REPUTATION, (Morale) C'est une sorte de problême dans la nature, dans la Philosophie, et dans la religion, que le soin de sa propre réputation et de son honneur.

La nature répand de l'agrément sur les marques d'estime qu'on nous donne ; et cependant elle attache une sorte de flétrissure à paraitre les rechercher. Ne croirait-on pas qu'elle est ici en contradiction avec elle-même ? Pourquoi proscrit-elle par le ridicule, une recherche qu'elle semble autoriser par le plaisir ? La Philosophie qui tend à nous rendre tranquilles, tend aussi à nous rendre indépendants des jugements que les hommes peuvent porter de nous ; et l'estime qu'ils en font n'est qu'un de ces jugements, entant qu'il nous est avantageux. Cependant la Philosophie la plus épurée, loin de réprouver en nous le soin d'être gens d'honneur ; non-seulement elle l'autorise, mais elle l'excite et l'entretient. D'un autre côté, la religion ne nous recommande rien davantage, que le mépris de l'opinion des hommes, et de l'estime qu'ils peuvent, selon leur fantaisie, nous accorder ou nous refuser. L'Evangîle même porte les Saints à désirer et à rechercher le mépris ; mais en même-temps le S. Esprit nous prescrit d'avoir soin de notre réputation.

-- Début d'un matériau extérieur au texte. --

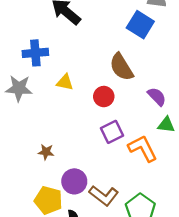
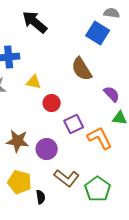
red circle: (104, 97) -> (52, 103), moved
brown star: (46, 152) -> (18, 141), size x1.6
purple circle: (74, 181) -> (47, 149), moved

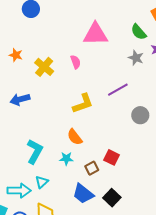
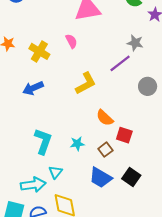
gray star: (136, 58) -> (135, 43), moved
blue arrow: (20, 99) -> (33, 88), moved
orange semicircle: (75, 137) -> (105, 118), moved

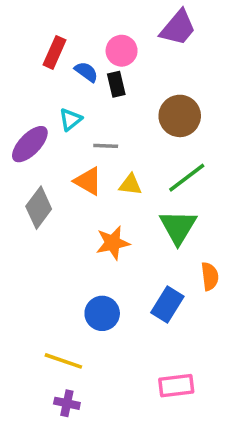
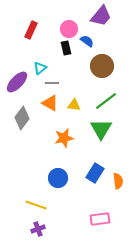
blue semicircle: (86, 72) -> (87, 41), moved
gray line: (106, 146) -> (52, 83), moved
orange semicircle: (210, 276) -> (118, 181), moved
purple cross: (67, 403) -> (38, 229), turned -32

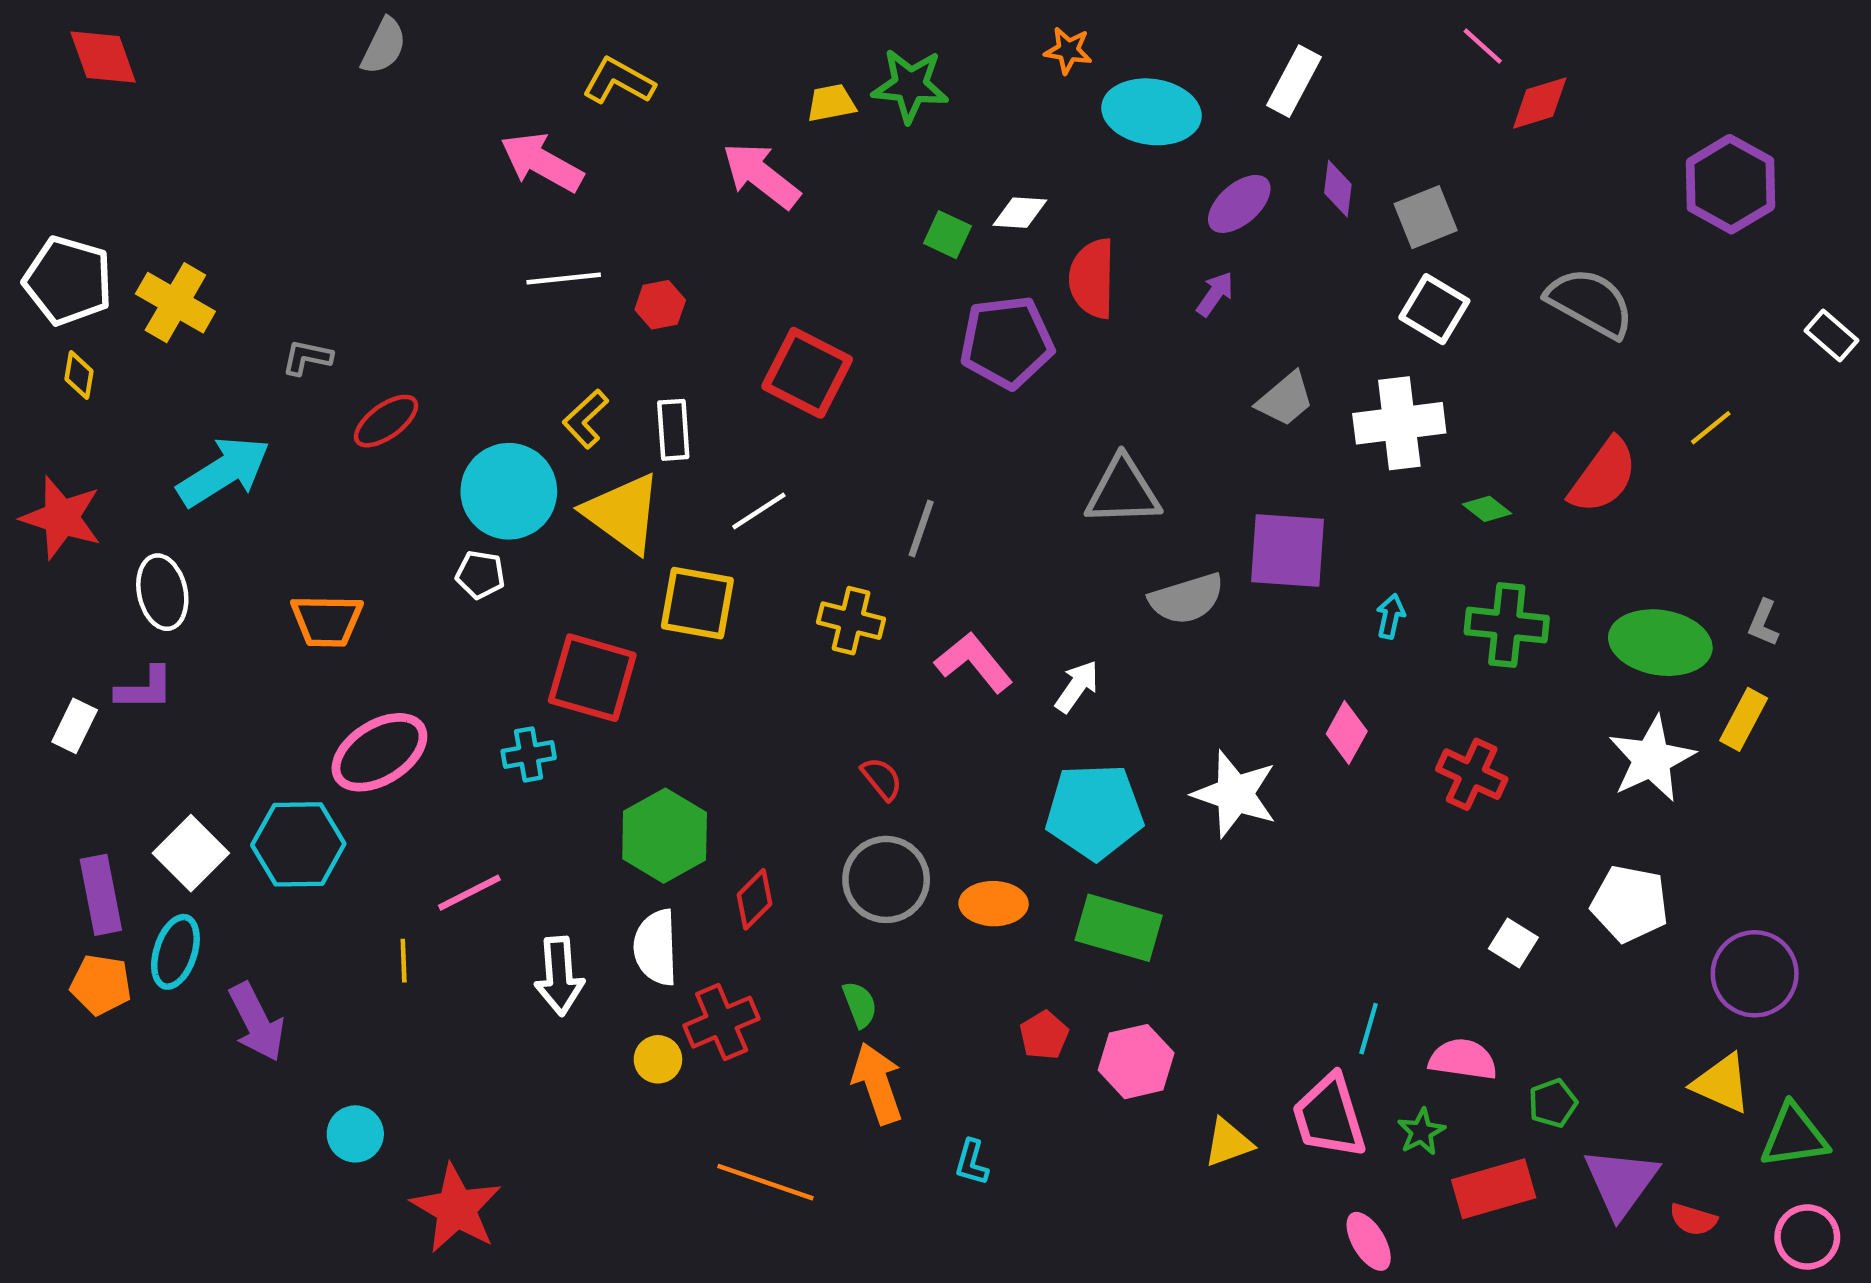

La contrariété de ces maximes n'est qu'apparente : elles s'accordent dans le fonds ; et le point qui en concilie le sens, est celui qui doit servir de règle au bien de la société, et au nôtre en particulier. Nous ne devons point naturellement être insensibles à l'estime des hommes, à notre honneur et à notre réputation. Ce serait aller contre la raison qui nous oblige d'avoir égard à ce qu'approuvent les hommes, ou à ce qu'ils improuvent le plus universellement et le plus constamment. Car ce qu'ils approuvent de la sorte, par un consentement presque unanime, est la vertu ; et ce qu'ils improuvent ainsi, est le vice. Les hommes, malgré leur perversité, font justice à l'un et à l'autre. Ils méconnaissent quelquefois la vertu ; mais ils sont obligés souvent de la reconnaître ; et alors ils ne manquent point de l'honorer : être donc insensible, par cet endroit, à l'honneur, je veux dire, à l'estime, à l'approbation et au témoignage que la conscience des hommes rend à la vertu, ce serait l'être en quelque façon à la vertu même, qui y serait intéressée. Cette sensibilité naturelle est comme une impression mise dans nos âmes par l'auteur de notre être ; mais elle regarde seulement le tribut que les hommes rendent en général à la vertu, pour nous attacher plus fortement à elle. Nous n'en devons pas être moins indifférents à l'honneur que chaque particulier, conduit souvent par la passion ou la bizarrerie, accorde ou refuse à la vertu de quelques-uns, ou à la nôtre en particulier.

L'estime des hommes en général ne saurait être légitimement méprisée, puisqu'elle s'accorde avec celle de Dieu même, qui nous en a donné le gout, et qu'elle suppose un mérite de vertu que nous devons rechercher.

L'estime des hommes en particulier étant plus subordonnée à leur imagination qu'à la Providence, nous la devons compter pour peu de chose, ou pour rien ; c'est-à-dire que nous devons toujours la mériter, sans nous soucier de l'obtenir : la mériter par notre vertu, qui contribue à notre bonheur et à celui des autres : nous soucier peu de l'obtenir, par une noble égalité d'ame qui nous mette au-dessus de l'inconstance et de la vanité des opinions particulières des hommes. Recherchons l'approbation d'une conscience éclairée, que la haine et la calomnie ne peuvent nous enlever, par préférence à l'estime des autres hommes qui suit tôt ou tard la vertu. C'est se dégrader soi-même que d'être trop avide de l'estime d'autrui ; elle est une sorte de récompense de la vertu, mais elle n'en doit pas être le motif.